Background: Current evidence indicates that a stem cell-like sub-population within malignant glioblastomas, that overexpress members of the adenosine triphosphate-binding cassette (ABC) family transporters, is responsible for multidrug resistance and tumour relapse. Eradication of the brain tumour stem cell (BTSC) compartment is therefore essential to achieve a stable and long-lasting remission.
Methods: Melatonin actions were analysed by viability cell assays, flow cytometry, quantitative PCR for mRNA expression, western blot for protein expression and quantitative and qualitative promoter methylation methods.

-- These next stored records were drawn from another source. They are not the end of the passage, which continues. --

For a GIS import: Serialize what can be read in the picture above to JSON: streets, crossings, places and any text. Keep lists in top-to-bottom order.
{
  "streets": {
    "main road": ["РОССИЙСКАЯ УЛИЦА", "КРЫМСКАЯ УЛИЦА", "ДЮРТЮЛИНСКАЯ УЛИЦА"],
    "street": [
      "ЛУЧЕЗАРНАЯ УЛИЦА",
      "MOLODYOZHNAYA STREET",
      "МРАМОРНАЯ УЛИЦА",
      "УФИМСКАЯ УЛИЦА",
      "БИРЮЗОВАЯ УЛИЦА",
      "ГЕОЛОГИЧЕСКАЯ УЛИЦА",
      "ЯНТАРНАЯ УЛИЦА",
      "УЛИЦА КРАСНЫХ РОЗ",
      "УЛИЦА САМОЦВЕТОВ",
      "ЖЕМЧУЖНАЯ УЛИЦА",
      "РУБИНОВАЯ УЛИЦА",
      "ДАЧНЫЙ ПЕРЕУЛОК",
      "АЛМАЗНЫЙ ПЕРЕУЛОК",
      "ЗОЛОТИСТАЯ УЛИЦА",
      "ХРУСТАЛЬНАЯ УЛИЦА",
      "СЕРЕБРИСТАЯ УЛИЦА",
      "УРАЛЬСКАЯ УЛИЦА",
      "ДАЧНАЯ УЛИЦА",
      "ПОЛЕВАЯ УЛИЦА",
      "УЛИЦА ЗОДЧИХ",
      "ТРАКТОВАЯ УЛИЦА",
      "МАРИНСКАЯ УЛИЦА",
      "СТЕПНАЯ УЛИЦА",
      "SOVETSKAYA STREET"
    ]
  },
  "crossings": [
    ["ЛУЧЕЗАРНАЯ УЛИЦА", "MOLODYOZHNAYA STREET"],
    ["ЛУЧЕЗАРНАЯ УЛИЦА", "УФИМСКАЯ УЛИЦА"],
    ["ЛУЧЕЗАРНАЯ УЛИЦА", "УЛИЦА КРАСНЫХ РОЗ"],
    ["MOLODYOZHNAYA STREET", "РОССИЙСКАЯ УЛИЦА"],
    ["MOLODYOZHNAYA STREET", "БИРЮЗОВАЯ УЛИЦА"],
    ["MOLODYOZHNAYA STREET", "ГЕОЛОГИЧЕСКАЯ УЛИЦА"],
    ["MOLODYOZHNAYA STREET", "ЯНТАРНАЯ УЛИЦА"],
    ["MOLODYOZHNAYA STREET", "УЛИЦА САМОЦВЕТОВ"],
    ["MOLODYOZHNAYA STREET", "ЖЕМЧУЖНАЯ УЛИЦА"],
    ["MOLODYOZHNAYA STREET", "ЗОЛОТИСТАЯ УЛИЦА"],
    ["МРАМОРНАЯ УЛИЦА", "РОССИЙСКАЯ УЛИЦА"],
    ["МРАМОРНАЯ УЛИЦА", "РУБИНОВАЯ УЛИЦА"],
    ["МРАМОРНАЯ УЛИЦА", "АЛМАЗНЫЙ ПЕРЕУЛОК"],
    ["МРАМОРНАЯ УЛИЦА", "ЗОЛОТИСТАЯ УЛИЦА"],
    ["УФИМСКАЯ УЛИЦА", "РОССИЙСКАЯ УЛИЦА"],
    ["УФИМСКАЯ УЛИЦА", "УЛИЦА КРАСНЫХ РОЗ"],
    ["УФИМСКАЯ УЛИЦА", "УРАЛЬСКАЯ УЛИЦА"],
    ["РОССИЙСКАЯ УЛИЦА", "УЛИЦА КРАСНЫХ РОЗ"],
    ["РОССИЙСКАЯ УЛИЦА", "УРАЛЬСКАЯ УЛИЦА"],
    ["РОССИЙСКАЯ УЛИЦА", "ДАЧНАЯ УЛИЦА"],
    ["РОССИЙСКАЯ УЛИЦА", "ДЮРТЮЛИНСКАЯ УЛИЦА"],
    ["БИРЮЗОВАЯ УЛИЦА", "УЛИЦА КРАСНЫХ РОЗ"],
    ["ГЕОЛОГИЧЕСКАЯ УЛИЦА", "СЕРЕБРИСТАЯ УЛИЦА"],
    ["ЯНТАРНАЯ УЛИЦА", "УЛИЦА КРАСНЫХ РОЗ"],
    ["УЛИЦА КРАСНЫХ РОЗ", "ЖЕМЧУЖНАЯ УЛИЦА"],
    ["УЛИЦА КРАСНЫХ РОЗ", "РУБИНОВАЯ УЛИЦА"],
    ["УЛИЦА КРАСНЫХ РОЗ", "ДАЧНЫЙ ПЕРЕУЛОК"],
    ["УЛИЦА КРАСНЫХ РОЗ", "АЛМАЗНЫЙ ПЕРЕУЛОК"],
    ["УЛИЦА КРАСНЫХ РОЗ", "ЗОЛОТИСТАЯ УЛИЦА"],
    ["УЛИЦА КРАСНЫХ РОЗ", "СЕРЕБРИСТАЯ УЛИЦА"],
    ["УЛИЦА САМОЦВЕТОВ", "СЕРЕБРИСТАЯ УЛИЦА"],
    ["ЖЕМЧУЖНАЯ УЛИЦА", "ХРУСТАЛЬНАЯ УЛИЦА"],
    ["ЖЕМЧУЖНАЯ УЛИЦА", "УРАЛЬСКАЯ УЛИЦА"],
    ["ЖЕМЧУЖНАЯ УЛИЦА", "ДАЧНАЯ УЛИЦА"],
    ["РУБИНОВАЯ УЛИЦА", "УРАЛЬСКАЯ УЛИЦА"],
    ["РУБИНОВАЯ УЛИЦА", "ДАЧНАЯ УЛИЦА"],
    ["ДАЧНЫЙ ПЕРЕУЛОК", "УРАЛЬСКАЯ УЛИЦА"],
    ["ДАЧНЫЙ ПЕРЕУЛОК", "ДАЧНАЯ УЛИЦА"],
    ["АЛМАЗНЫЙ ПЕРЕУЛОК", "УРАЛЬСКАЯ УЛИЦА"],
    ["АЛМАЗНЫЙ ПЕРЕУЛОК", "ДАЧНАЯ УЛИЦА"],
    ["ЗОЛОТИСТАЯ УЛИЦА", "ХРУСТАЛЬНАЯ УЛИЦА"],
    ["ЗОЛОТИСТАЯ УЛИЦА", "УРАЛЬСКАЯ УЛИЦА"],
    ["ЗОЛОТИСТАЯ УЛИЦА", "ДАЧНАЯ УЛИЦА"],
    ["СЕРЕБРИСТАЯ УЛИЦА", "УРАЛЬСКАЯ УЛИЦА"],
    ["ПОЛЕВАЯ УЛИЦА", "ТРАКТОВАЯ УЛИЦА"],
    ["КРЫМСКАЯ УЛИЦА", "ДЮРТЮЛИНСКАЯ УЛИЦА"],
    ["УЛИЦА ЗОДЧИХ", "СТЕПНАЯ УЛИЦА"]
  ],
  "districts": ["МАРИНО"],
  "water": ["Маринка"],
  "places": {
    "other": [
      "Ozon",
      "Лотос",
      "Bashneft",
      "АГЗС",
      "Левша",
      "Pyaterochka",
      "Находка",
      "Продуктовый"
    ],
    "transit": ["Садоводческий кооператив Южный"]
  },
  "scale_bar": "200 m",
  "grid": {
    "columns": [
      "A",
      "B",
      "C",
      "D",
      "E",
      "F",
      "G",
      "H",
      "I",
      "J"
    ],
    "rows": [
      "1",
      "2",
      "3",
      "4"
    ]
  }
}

Results: Combinations of melatonin and chemotherapeutic drugs (including temozolomide, current treatment for malignant gliomas) have a synergistic toxic effect on BTSCs and A172 malignant glioma cells. This effect is correlated with a downregulation of the expression and function of the ABC transporter ABCG2/BCRP. Melatonin increased the methylation levels of the ABCG2/BCRP promoter and the effects on ABCG2/BCRP expression and function were prevented by preincubation with a DNA methyltransferase inhibitor.
Conclusion: Our results point out a possible relationship between the downregulation of ABCG2/BCRP function and the synergistic toxic effect of melatonin and chemotherapeutic drugs. Melatonin could be a promising candidate to overcome multidrug resistance in the treatment of glioblastomas, and thus improve the efficiency of current therapies.